Der König war sehr wütend und forderte nun auch den anderen Ring und die Diamanten zurück. Der Prinz gehorchte und der Vater verwahrte sie nun selbst. Dann ging er zum Diener seines Sohnes und sagte zu ihm: „Du hast unrecht getan. Darum sollst du nur mehr niedrige Dienste verrichten, weit weg von meinem Schloss!“ Der Prinz hörte dies, da er vor der Tür stand, und erschrak. Nachdem der König mit dem jungen Diener gesprochen hatte, sagte der Prinz zum König: »Du hattest versprochen, dass er mein Diener bleiben würde. Jetzt willst du ihn aber davonjagen.
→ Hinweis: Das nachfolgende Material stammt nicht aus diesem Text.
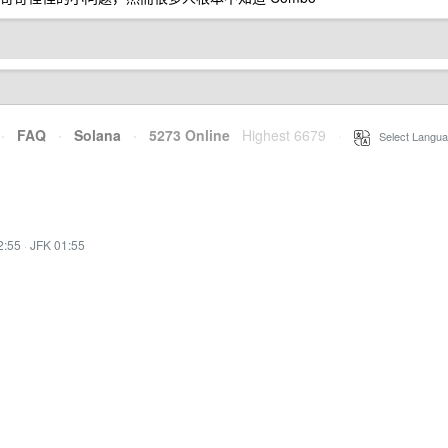
·
FAQ
·
Solana
·
5273 Online
Highest 6679
·
Select Langua
2:55
·
JFK 01:55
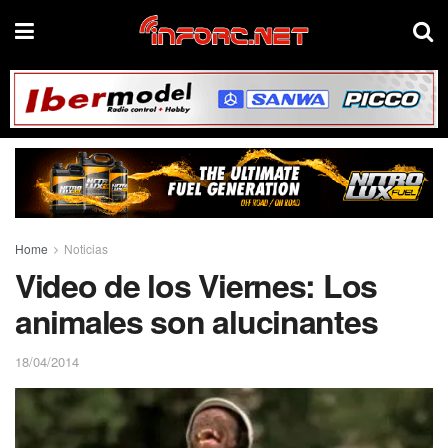
Home
Noticias
Video de los Viernes: Los
animales son alucinantes
18/04/2014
Das lasse ich nicht zu!« „Das kannst du nicht bestimmen!“ Doch der Prinz gab nicht nach und die beiden stritten sich. Der Vater ließ sich jedoch nicht beschwichtigen und legte sich schlafen. Da sah er, als er aus dem Fenster blickte, den Nachthimmel rot erleuchtet. Er erschrak ein wenig und er fragte sich, ob das ein Zeichen sei. Da fielen ihm auch die Schweifsterne ein, die er einst gesehen hatte. „Tatsächlich! Ich hatte einst versprochen, dass der Diener der höchste meines Sohnes sein sollte!“ Am nächsten Tag rief er seinen Sohn und den Diener zu sich und sprach: „Es stimmt! Ich habe es einst gesagt und muss mich daran halten! Der Diener soll weiterhin für den Prinzen arbeiten.“ Da freuten sich die beiden sehr und wurden nie mehr getrennt.